§ **List of tasks**:
[a] In the match report on Harambee Stars and Zambia, what was the final score?
[b] Based on the match report, do these statements agree with the text? (i) The game was played at Nyayo National Stadium. (ii) The stadium was only half full before kick-off. (iii) Collins Mbesuma scored the winning goal for Zambia. Answer yes or no for each, quoting the deciding words.
Text shown section start
Collins Mbesuma celebrates his winning goal for Zambia against Harambee Stars on Sunday, September 6, 2015 in Nairobi. PHOTO/Raymond Makhaya

NAIROBI, September 6- “It’s not Monday yet but Harambee have given us stress,” a dispirited fan rued as he joined thousands of dispirited home supporters to troop out of  Nairobi’s Nyayo National Stadium heads hanging low in despair on Sunday.

Such a mammoth crowd has not been witnessed for a national team game in recent times as belief coursed through a nation that somehow, the heroes would blunt the copper bullets (chipolopolo) of Zambia but at the end of the evening, the sun went down with Stars licking a bitter 2-1 defeat.

Before kick-off, the packed stadium was rocking as optimism filled the air but after 95 odds minutes, a funeral atmosphere saw glum faces empty the venue almost in total quiet.
Text shown section end
Information supplied section start
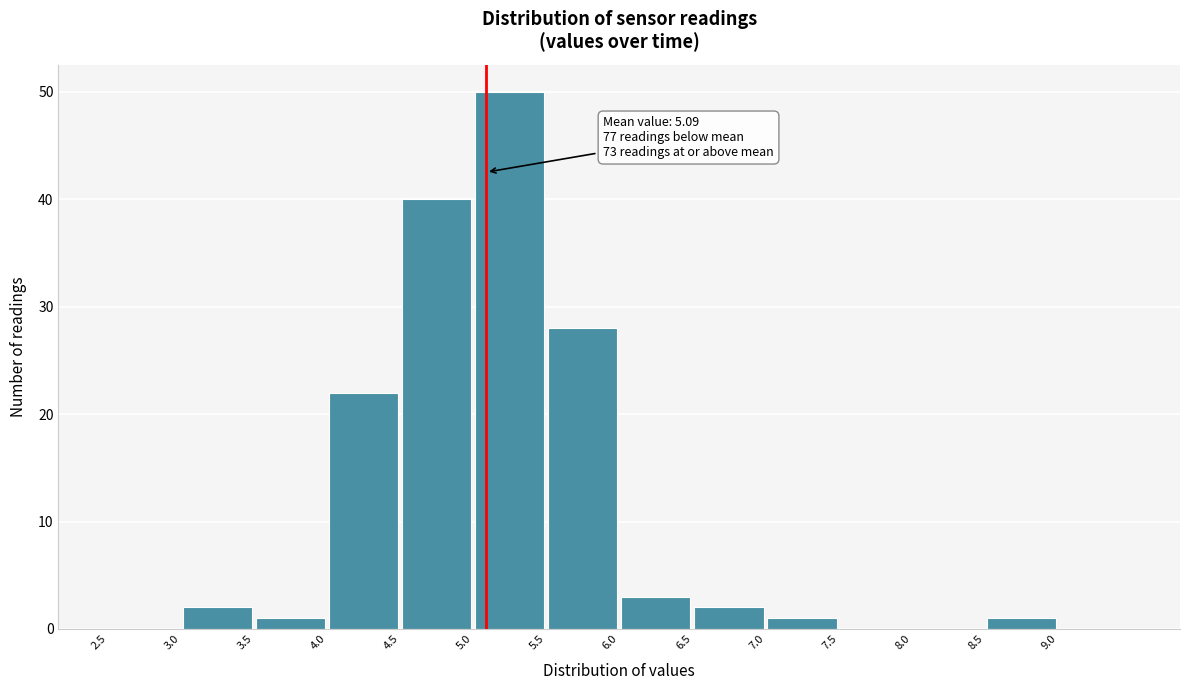

Over which range of the x-axis is the bar tallest?

5.0 to 5.5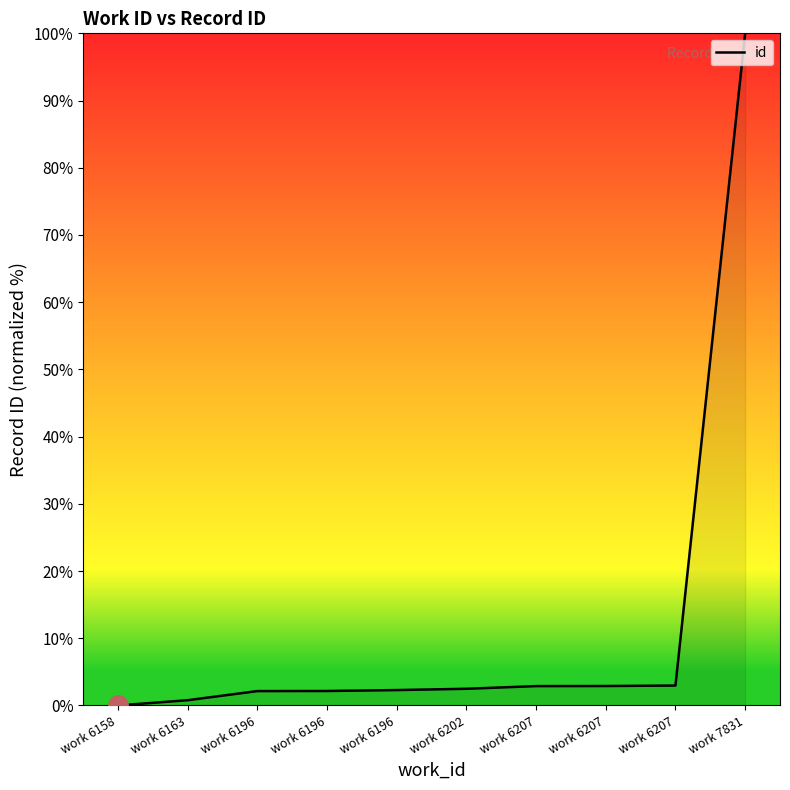

Is this an area chart (filled region under the line)?

Yes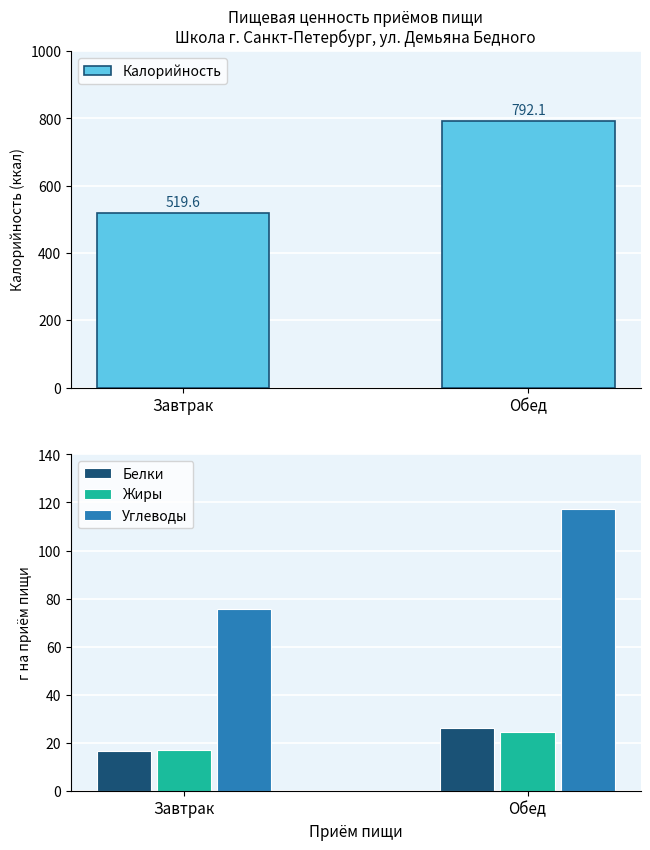

Read the Углеводы value at Завтрак.

75.7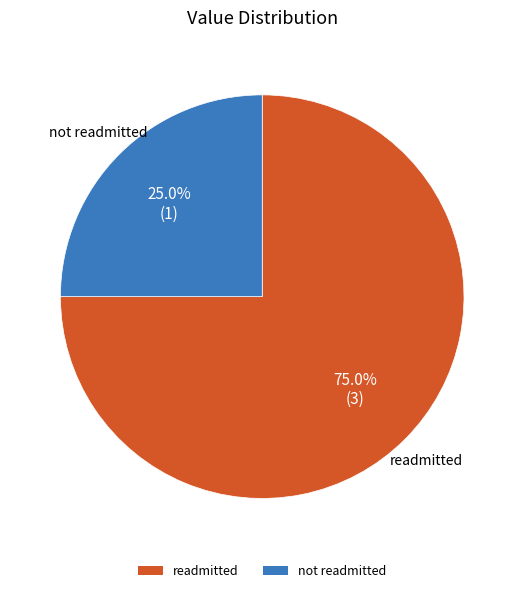

Count the number of slices in the pie.

2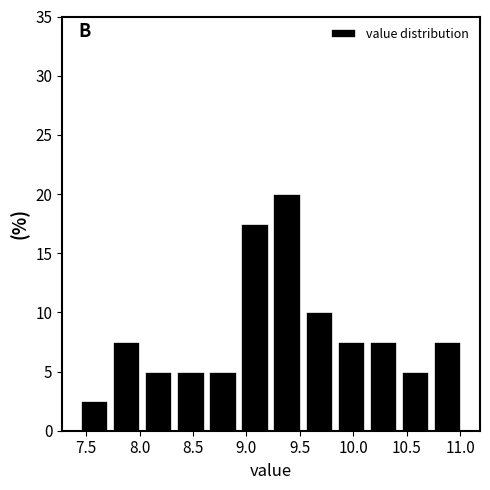

Reading left to right, list every bar in this chart as the range it spans on the x-axis followed by its height. Neither the bar edges nor the heights are printed on the chart, so give them approximately, as read against the axes.

7.43 to 7.73: 2.5
7.73 to 8.03: 7.5
8.03 to 8.33: 5.0
8.33 to 8.63: 5.0
8.63 to 8.93: 5.0
8.93 to 9.23: 17.5
9.23 to 9.53: 20.0
9.53 to 9.83: 10.0
9.83 to 10.13: 7.5
10.13 to 10.43: 7.5
10.43 to 10.73: 5.0
10.73 to 11.03: 7.5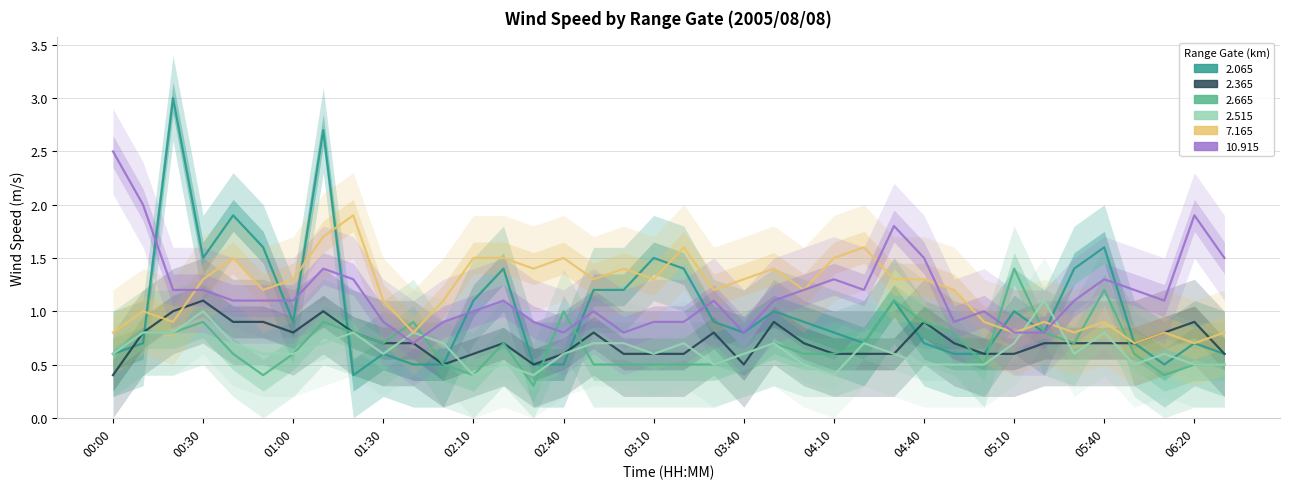

At which category does 2.665 reach its first local valley?

00:50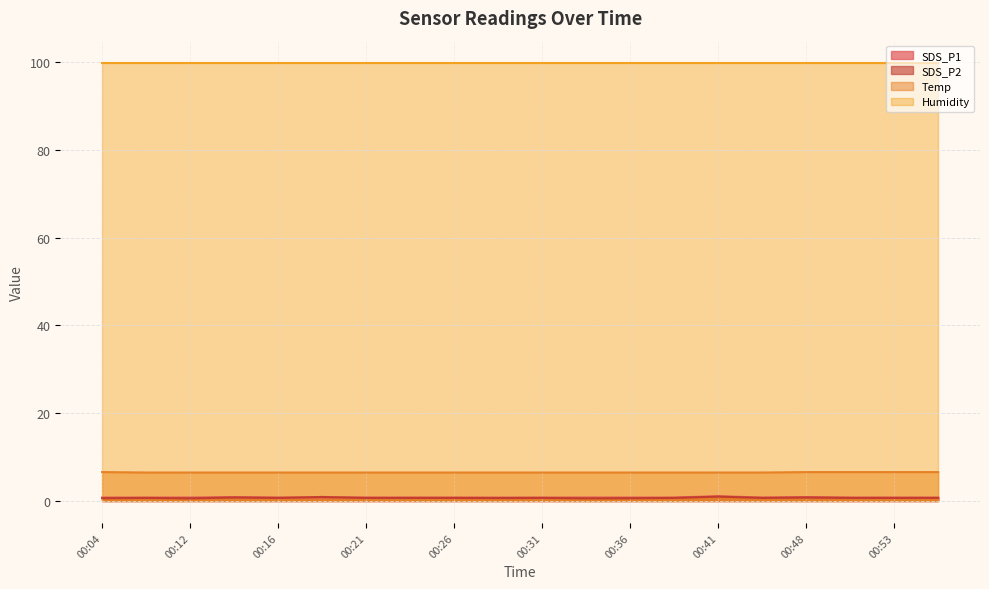

What is the value of the Temp point at the 7th from the left?

6.5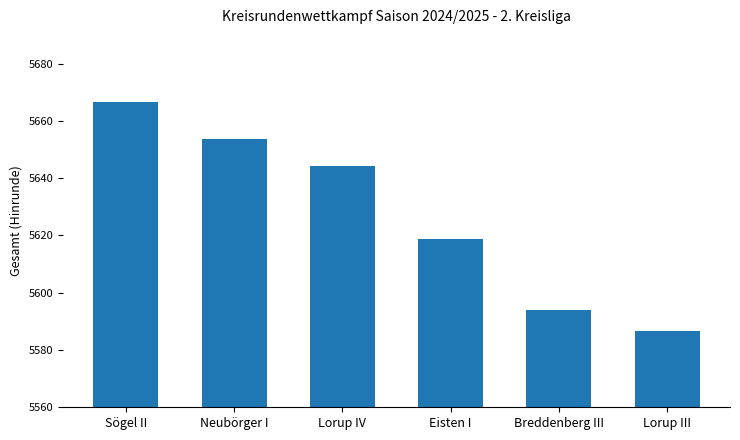

What is the ratio of the value at Neubörger I to the value at Sögel II?

1.0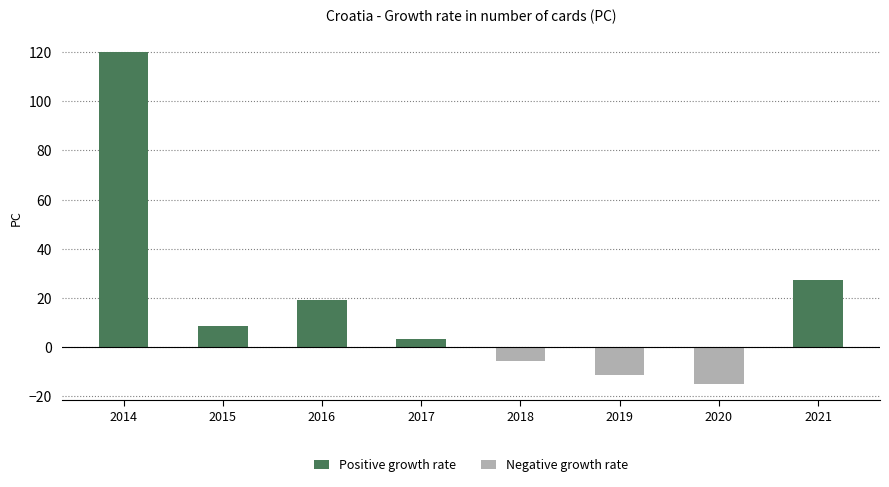

What are all the series names shown in the legend?

Positive growth rate, Negative growth rate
Information supplied section end
§ **Expected outputs**:
[a] Harambee Stars lost 2-1.

[b]
(i) Yes: "Nairobi’s Nyayo National Stadium"
(ii) No: "the packed stadium was rocking"
(iii) Yes: "Collins Mbesuma celebrates his winning goal for Zambia"